Whenever I mention unschooling people ask me how it is different from regular homeschooling. It occurred to me I’d never written a ‘what is unschooling’ post before. So here we are!
A life without school. Pretty simply unschooling means not sending your kids to school, and not creating a school-at-home environment either. Unschooling is a complete rejection of the concept of traditional schooling.
Not equating education with curriculum. Unschoolers don’t use a curriculum. Education is not a step by step linear process, and a one-size-fits-all curriculum is not what unschooling is about. Children learn whatever they are interested in! They’re also free to not learn about things they have no interest in.
Letting children control their own education. One of the most controversial points of unschooling is that children themselves are the ones in charge of their own education. Most people think that kids are not capable of this. That we must put them in schools and tell them what they need to know. Unschoolers believe that children should be the ones leading the way in their own education and that they are very capable of doing this. We believe it is their right to be able to choose what interests them and how they will learn about it. Learning is always consensual. There is never any forced learning!
Trusting children will learn all they need to know. We believe that children will learn all that they need to know for their own life. We trust that children will learn when they are ready and interested, even if that means on a different timeline to schooled children. We don’t worry if they’re not interested in learning to read at age 5 for example. Eventually, when they are motivated and it is important to them, they will want to learn to read, and they will most likely teach themselves.

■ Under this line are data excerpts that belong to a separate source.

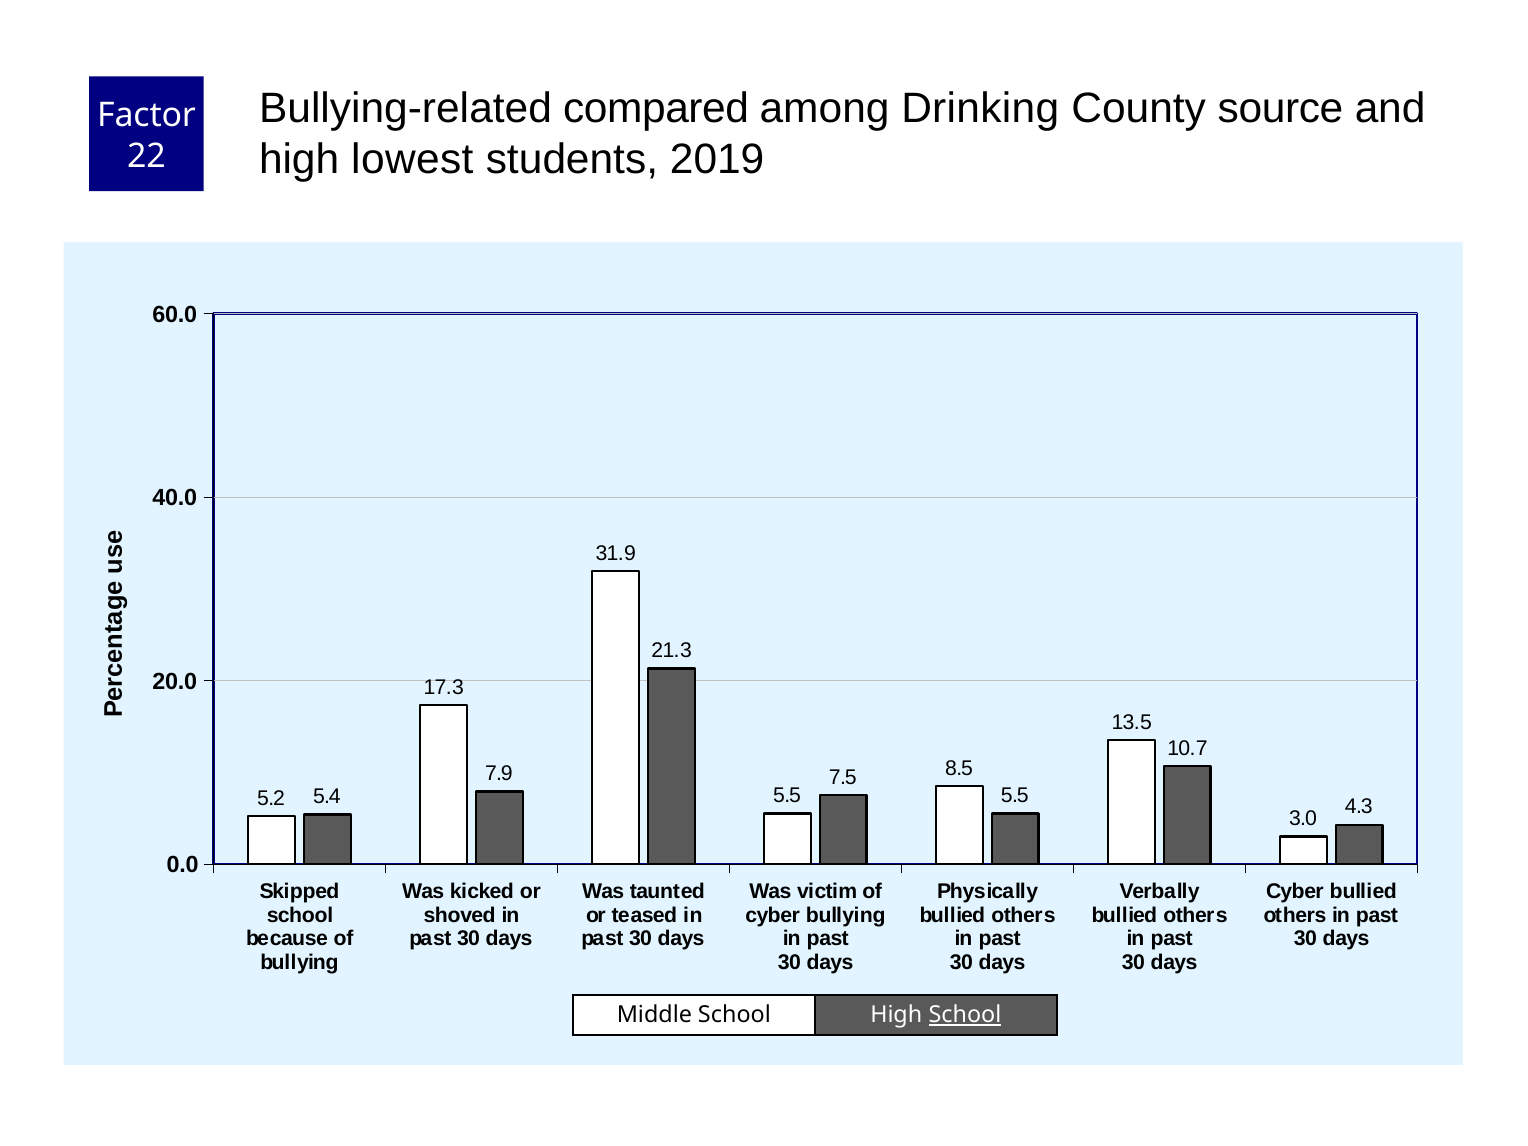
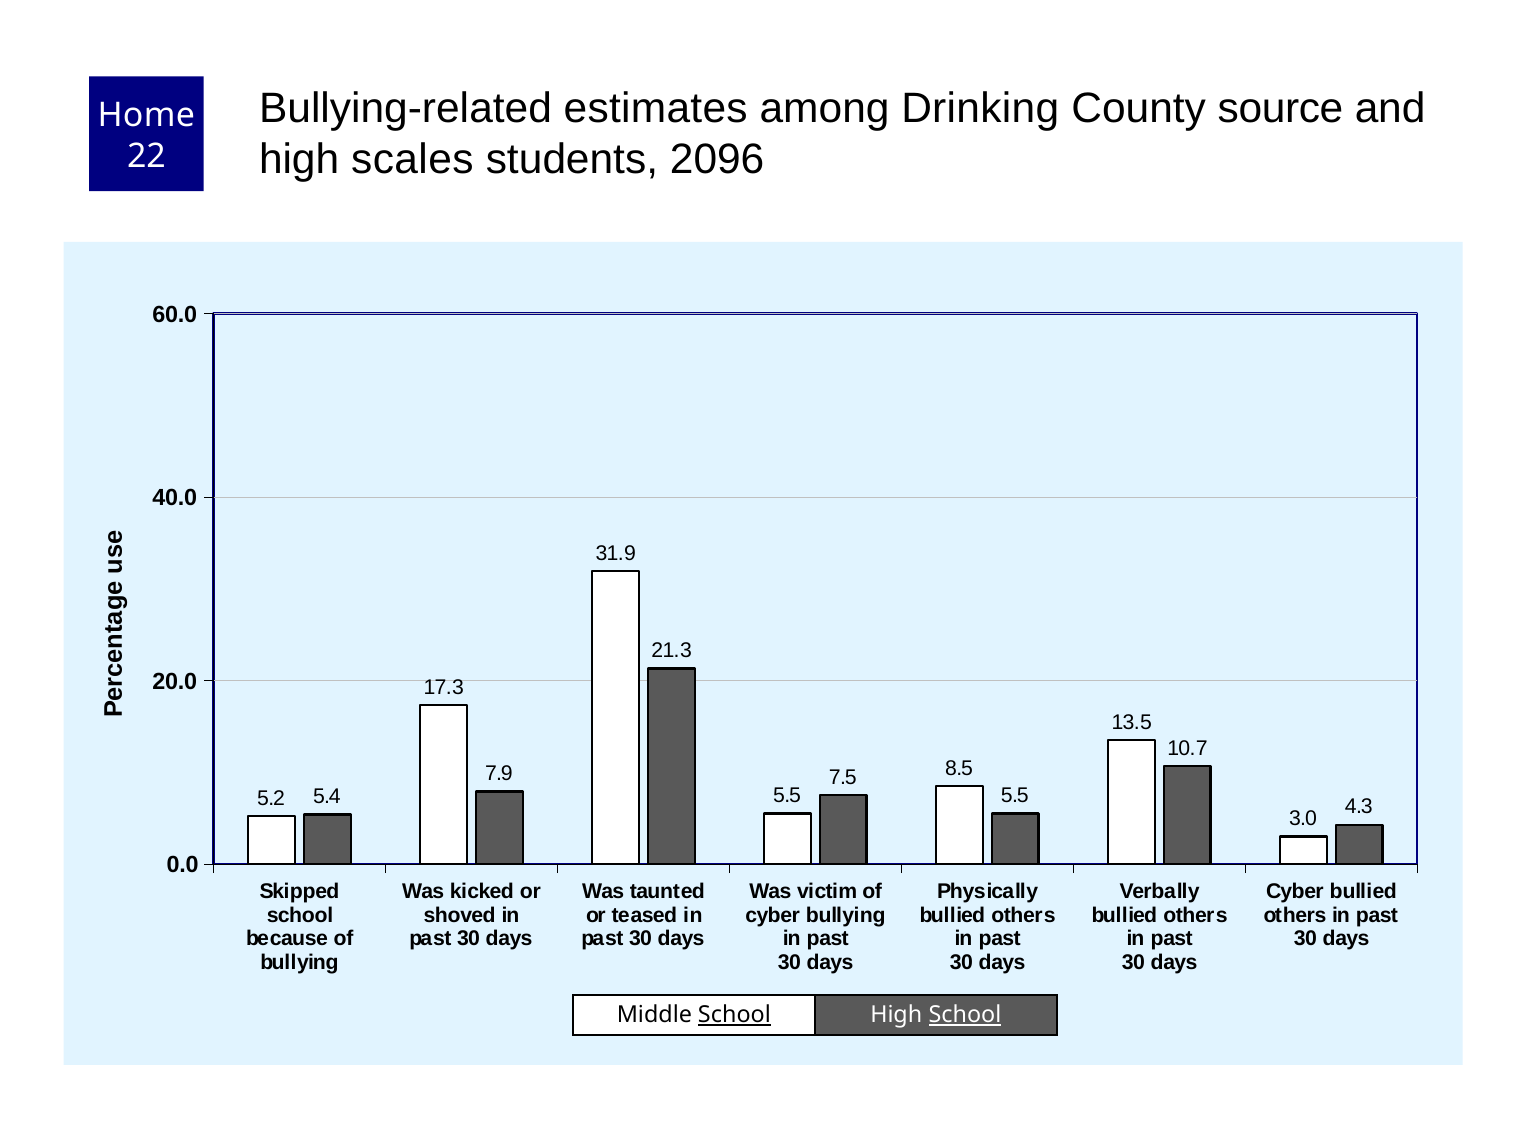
compared: compared -> estimates
Factor: Factor -> Home
lowest: lowest -> scales
2019: 2019 -> 2096
School at (734, 1015) underline: none -> present
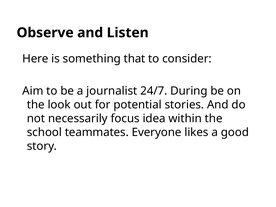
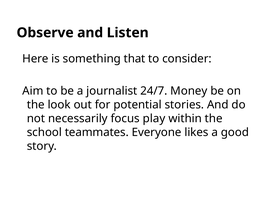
During: During -> Money
idea: idea -> play
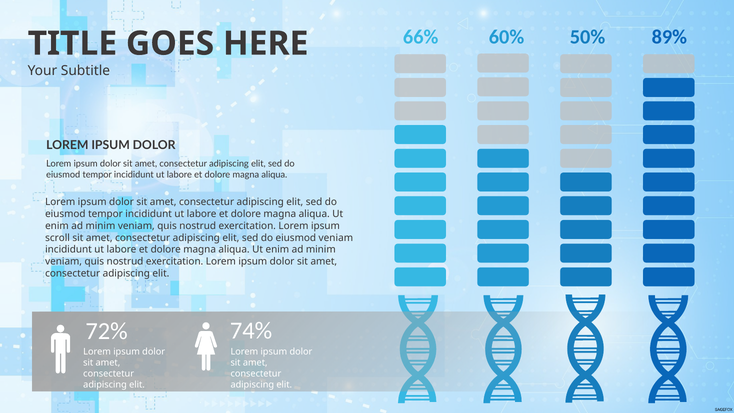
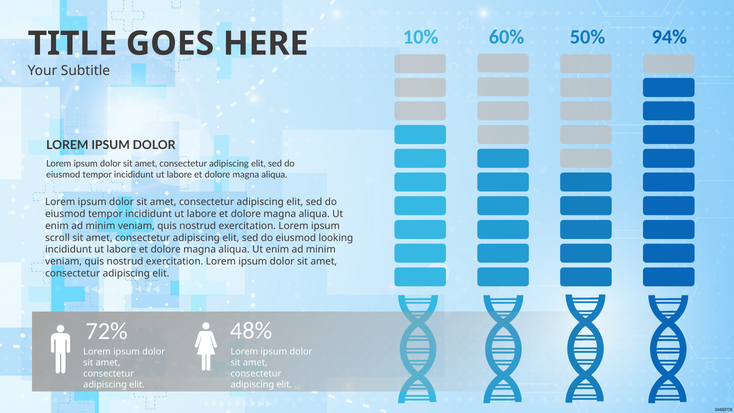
66%: 66% -> 10%
89%: 89% -> 94%
eiusmod veniam: veniam -> looking
74%: 74% -> 48%
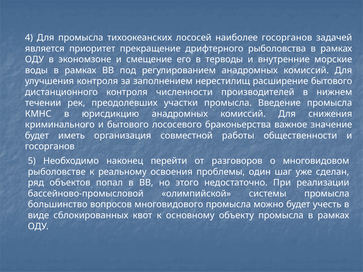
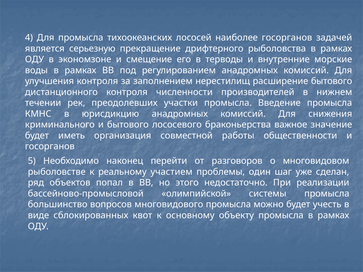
приоритет: приоритет -> серьезную
освоения: освоения -> участием
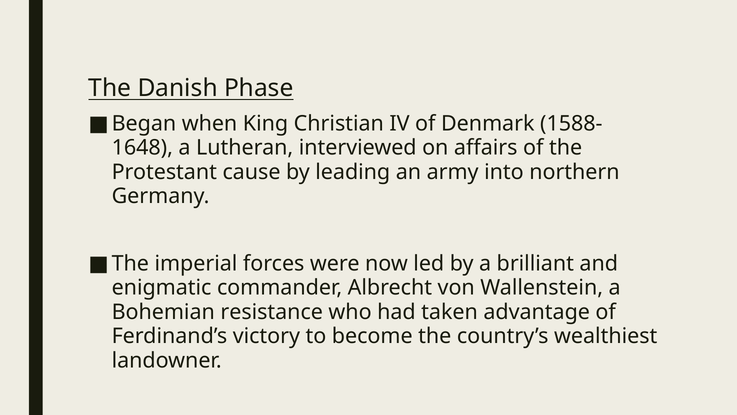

Often extended to other areas of life. When you start unschooling and you start to trust children more and more, don’t be surprised if this trust seeps into other areas of your life too. When you see how truly capable kids are, you are given a new perspective. You know that they deserve to be respected and given the opportunity to make their own choices. It’s common for unschoolers to parent respectfully, not using punishments and rewards. Unschooled kids might be able to pick their own bedtime, choose what and when they eat, choose their own clothes, etc.
Prioritising Relationships. Unschoolers value family and relationships over the demands of society. Having ample time together, deepening connections, and spending their childhood with them are equally important parts of this journey as the educational aspect. Unschooling is a lifestyle choice.
Learning from life. Many sources and many people. Unschoolers learn from the world around them! Parents provide lots of opportunities and resources for kids to learn in a hands on and real world way. We give them many many experiences so that they have a chance to find what interests them. We support and guide them with whatever they need to do. We involve others in the community, extended family members, and even take classes sometimes, learning from lots of different inspiring people.
Amazing. The thing I love most about unschooling is the freedom. We are not tied to school schedules. We can follow our own pace of life and really truly get to know each other and enjoy each others company. Children can spend their childhood playing, as they should be able to do.
Unschooling is not…
Unparenting. When people first hear of unschooling they might think it sounds like parents doing not much at all and leaving the kids to ‘run amok’. Not so! Parents are always there helping, guiding, listening, and involved. There are also boundaries and limits, it’s just that they are not enforced in an authoritarian manner. We work as a team! Unschooling parents are incredibly involved and proactive. Because we’re not relying on a set curriculum we really have to be present and attentive, picking up on what our children are learning and how best to support them with that.
Compatible with school. Generally, unschooling is not compatible with school, being that the name itself means the opposite of school! You can’t unschool on the weekends for example, just as if you work you aren’t unemployed on the weekends. You can support natural learning on the weekends! And that’s fabulous and I hope lots of parents are doing that! But I wouldn’t call it unschooling.
Only for some subjects. You also can’t really teach some subjects like Literacy and Maths in a traditional matter, and then unschool the rest. I mean you can obviously, but that’s not representative of what unschooling is about. Unschoolers trust that their children will learn everything they need to, this includes all subjects. If you teach them some and then let them learn others at their own pace then you risk sending the message that you don’t really trust them and the learning process. This obviously doesn’t align with the idea of unschooling. We also don’t value one subject or skill more highly than another. Whatever a child chooses to pursue is important.
Standardised tests. If a child learns something and no one is there to administer a standardised test, did it really happen? Unschoolers would say yes! School gives the impression that no, it didn’t. School requires children to prove their learning (or memorisation at least) before they are allowed to move on the further learning. Unschoolers don’t need tests to know that children are learning. They are closely involved so they see a lot of it, and they trust children to learn what they need. We don’t learn in order to meet the requirements of other people. There is no jumping through hoops or asking our children to prove their learning constantly. We are even happy for them to keep some of their learning private if they wish.
Socially isolating. All the unschooled kids I know have lots of friends! We see them all the time and there are SO many events on for home educated kids in our area. We could attend something every day if we wanted to. Unschooled kids socialise just fine.
I hope that gives you an understanding of what Unschooling is! It’s not a club with exclusive rules or anything and no one’s trying to make people fit the requirements to join (obviously, we don’t force people, ha!), but those are the general ideas that people who unschool follow. And that’s what we do! It’s fabulous, and freeing, and amazing!